Folhetim | Benvinda – Uma História de Emigração (10º. Episódio)

CAPA Licinia

FOLHETIM | Uma rubrica de Licínia Quitério

 

BENVINDA – Uma História de Emigração (10º. Episódio)

Sempre boa aluna, a minha Berta, quem a queria ver era agarrada a um livro. Como a gente não tinha dinheiro para os comprar, ela passava muitas horas nas bibliotecas. Se visse agora a casa dela em Saint-Germain, paredes forradas de estantes cheias de livros, eu até acho que é dinheiro mal empregado, mas ela fica furiosa e diz que a vida sem livros é um deserto, talvez, não sei, coisas que ela diz e que eu não entendo bem ou, por outra, até entendo mas gosto de a contrariar, de a ver com aquele jeito bravo que já tinha em miúda. Eles crescem, tão depressa que crescem, e a gente fica com saudades até do choro deles no tempo da miséria. Agora estão para lá e os velhotes aqui em Brandar, a terra que é a nossa e onde havemos de encontrar o eterno descanso.

Ela costuma vir ver-nos todos os anos no Verão, às vezes no Natal, mas aí é mais complicado porque, desde que se separou, os filhos têm de estar também com o pai, coisas destes casais de agora, anda tudo tresmalhado, já ninguém se atura como antigamente, não digo que seja amor a vida toda, mas é bonito a gente ficar juntos até ao fim. Falo eu assim porque nunca o meu Bento levantou a mão para mim e a única vez que se atreveu a andar com uma mastronça saiu-lhe cara a graça, só lhe digo que ainda hoje ele não pode ver um sapo, mesmo longe da tijela da sopa, faço-me entender? Concordo, muita porrada levaram as mulheres do meu tempo, era comer e calar, aqui na terra homem que não molhasse a sopa na mulher não era homem com eles no sítio, enfim, outros tempos, melhores numas coisas, piores nas outras, é a vida.
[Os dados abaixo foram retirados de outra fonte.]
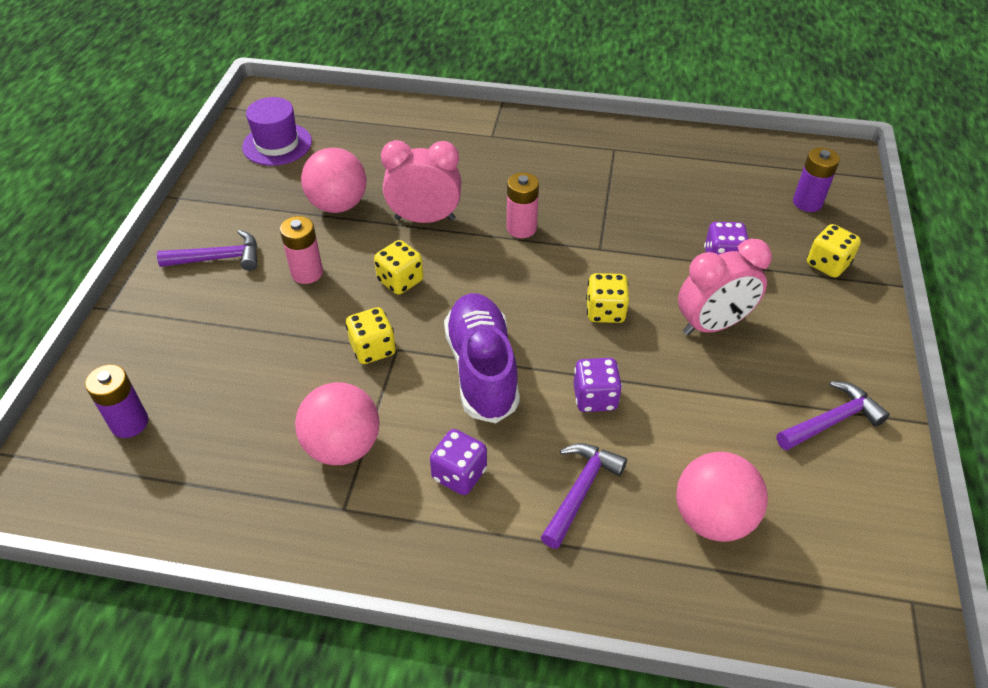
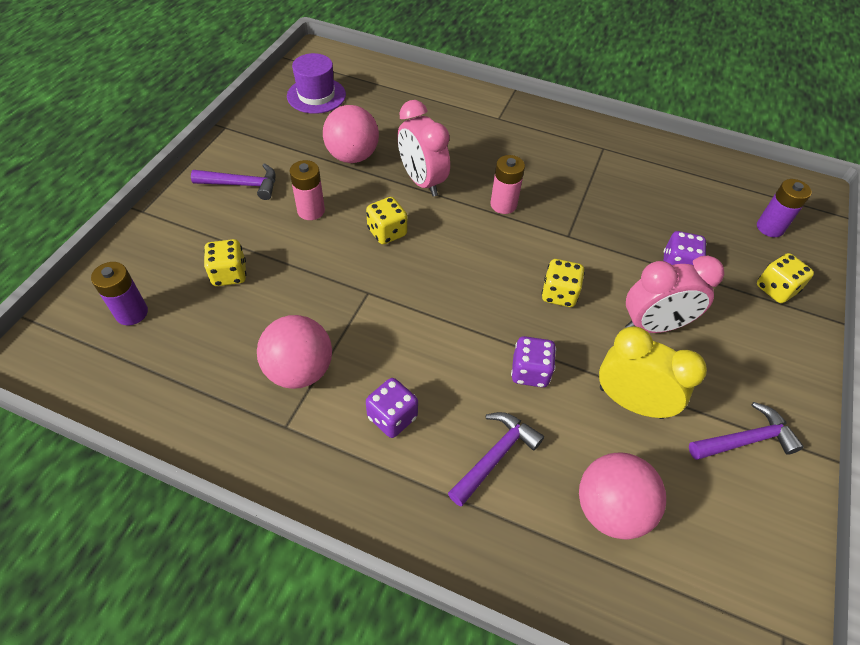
camera: 10 degrees right, 5 degrees up
(373, 349) = (348, 288): yellow dice -> yellow dice (229, 274)
(425, 219) = (422, 181): pink clock -> pink clock turned 135 degrees counterclockwise
(482, 369) = (436, 325): purple shoe -> none
(707, 407) = (631, 402): none -> yellow clock

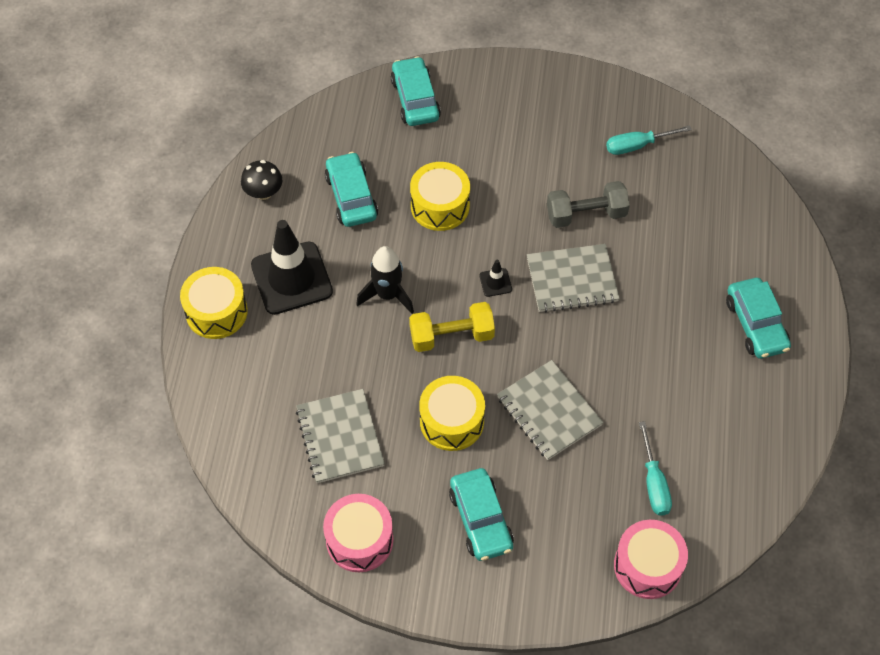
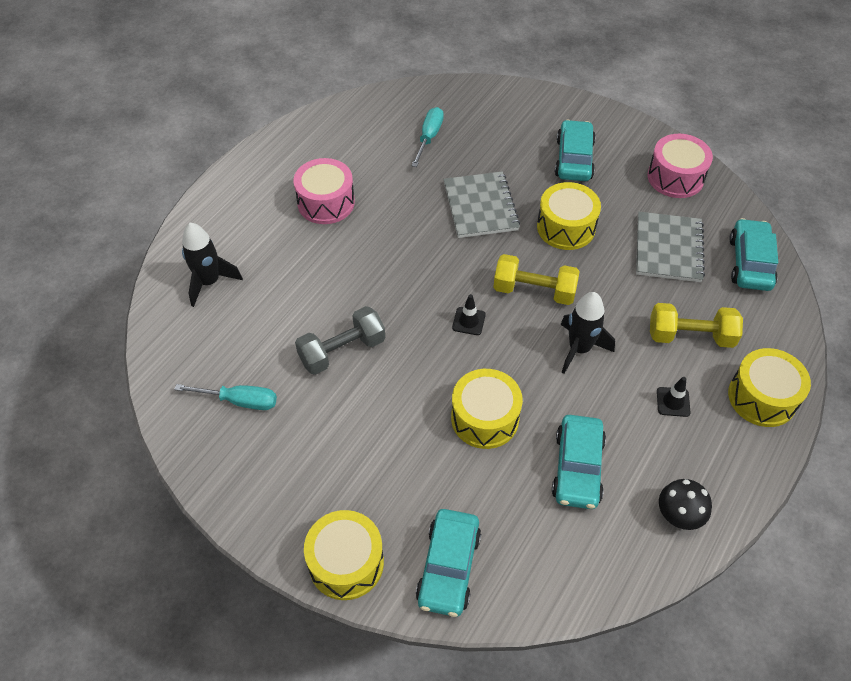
camera: 155 degrees left, 5 degrees down
(291, 278) = (673, 402): black traffic cone -> black traffic cone, size x0.41
(292, 346) = (690, 336): none -> yellow dumbbell
(486, 76) = (346, 563): none -> yellow drum
(572, 280) = (396, 297): grey notebook -> none
(586, 214) = (342, 351): grey dumbbell -> grey dumbbell turned 45 degrees counterclockwise
(647, 566) = (466, 97): pink drum -> pink drum (326, 202)
(742, 228) = (209, 282): none -> black rocket
(756, 324) = (266, 206): turquoise car -> turquoise car (750, 262)

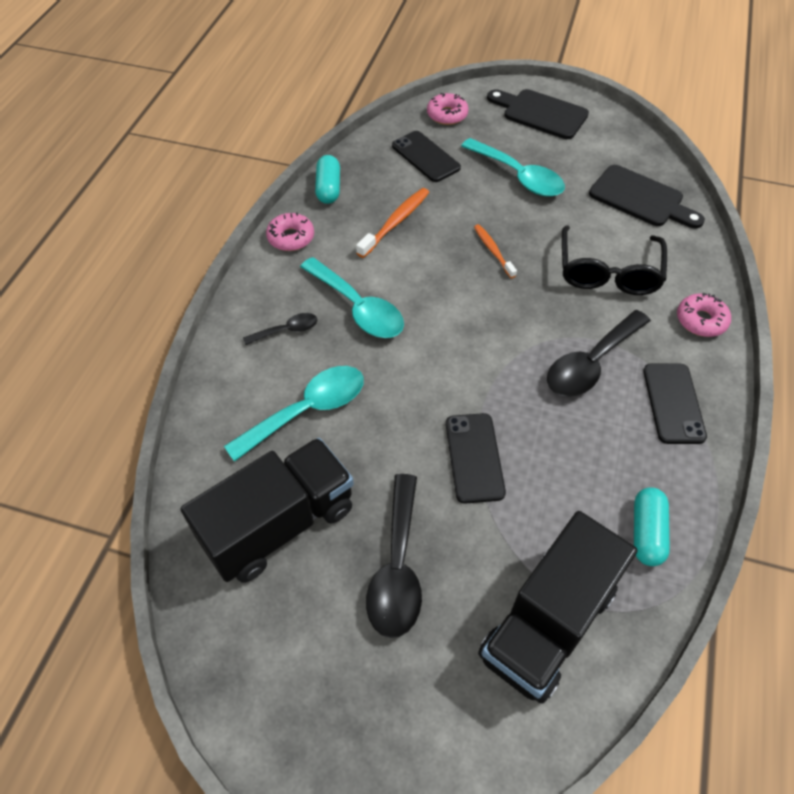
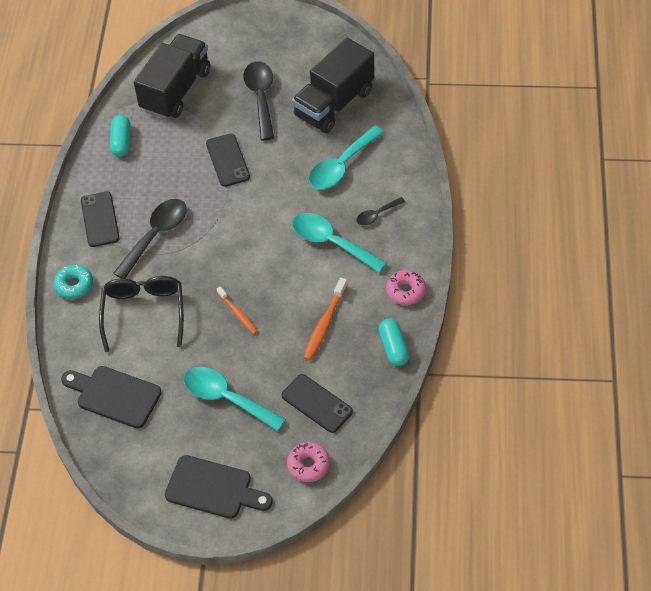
camera: 170 degrees right, 0 degrees up
(701, 320) = (74, 285): pink donut -> turquoise donut

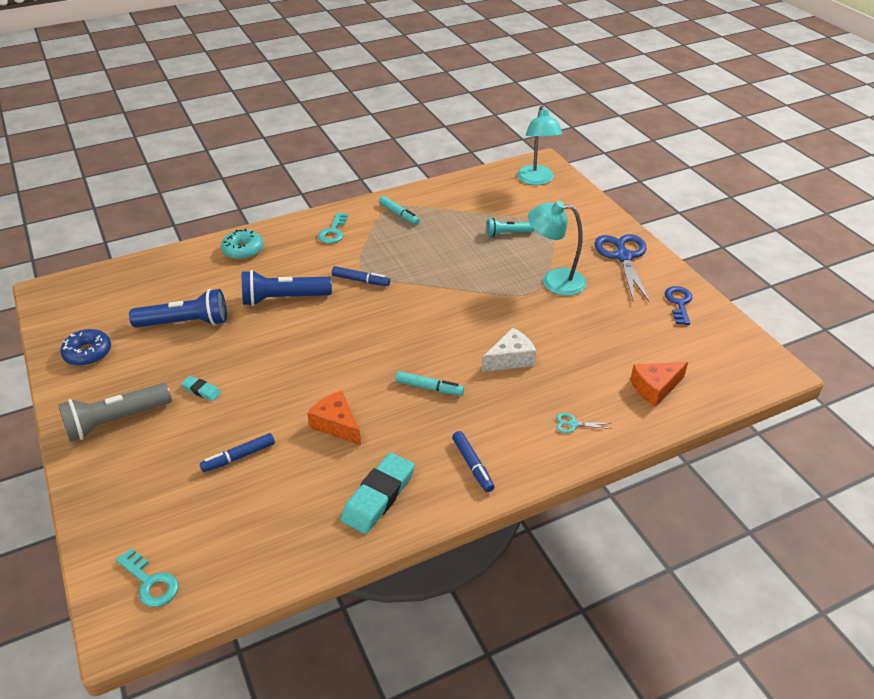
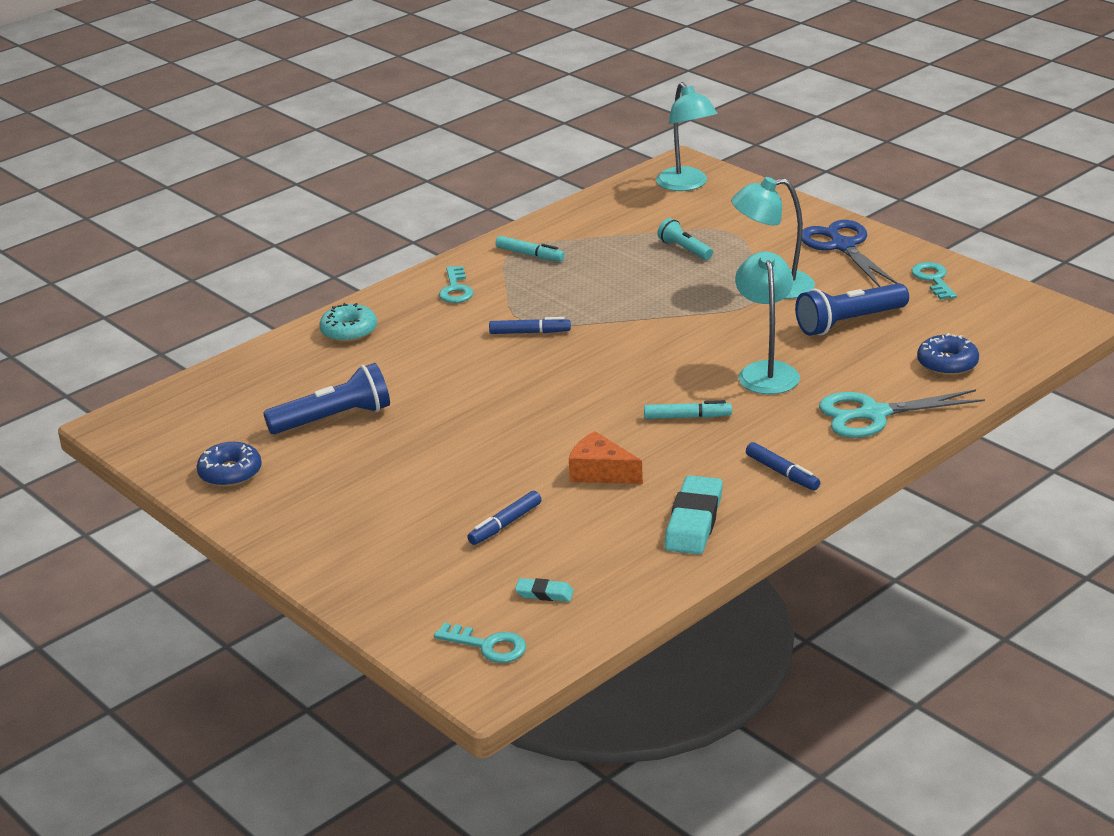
camera: 15 degrees left, 10 degrees down
(116, 421) = (325, 526): grey flashlight -> none
(201, 390) = (410, 477): turquoise eraser -> turquoise eraser (544, 593)
(283, 299) = (443, 370): blue flashlight -> blue flashlight (849, 322)
(507, 234) = (684, 249): turquoise flashlight -> turquoise flashlight turned 75 degrees clockwise
(510, 359) = (766, 371): white cheese -> turquoise lamp
(573, 424) = (873, 414): turquoise scissors -> turquoise scissors, size x2.44
(655, 388) = (947, 363): orange cheese -> blue donut
(679, 303) = (933, 279): blue key -> turquoise key

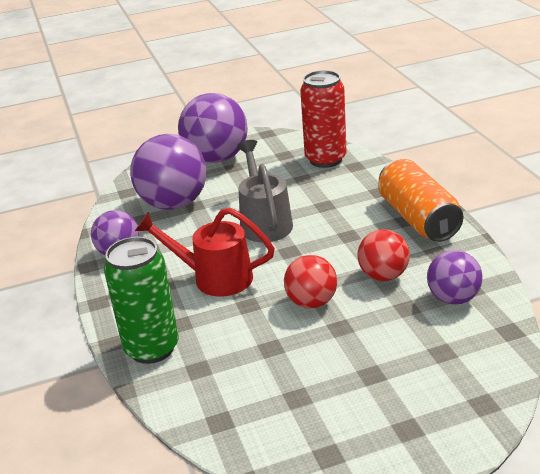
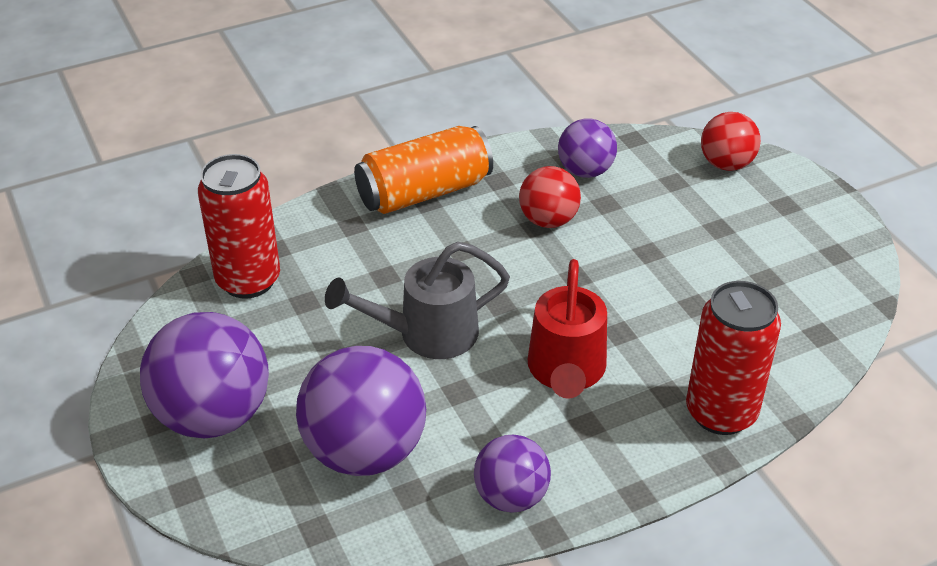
camera: 100 degrees left, 10 degrees up
(152, 348) = (721, 412): green can -> red can
(311, 302) = (607, 276): red ball -> red ball (726, 164)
Num dos melhores liceus da cidade, Berta, a portuguesita mal vestida, mergulhou num mundo novo, de alunas de outras origens sociais, de outros países, mas também de algumas poucas portuguesas que, tal como ela, por ousadia e acaso, ali vieram parar, a ombrearem com os melhores. Raparigas adolescentes, com a vitalidade a brotar de todos os poros do corpo, a aprenderem as manhas de adultas, mas também a generosidade que lhes fazia crescer amores primeiros, sonhos de correr o mundo, de mudar o mundo, de mandar no mundo, tão pouco afinal era ainda o mundo que sabiam.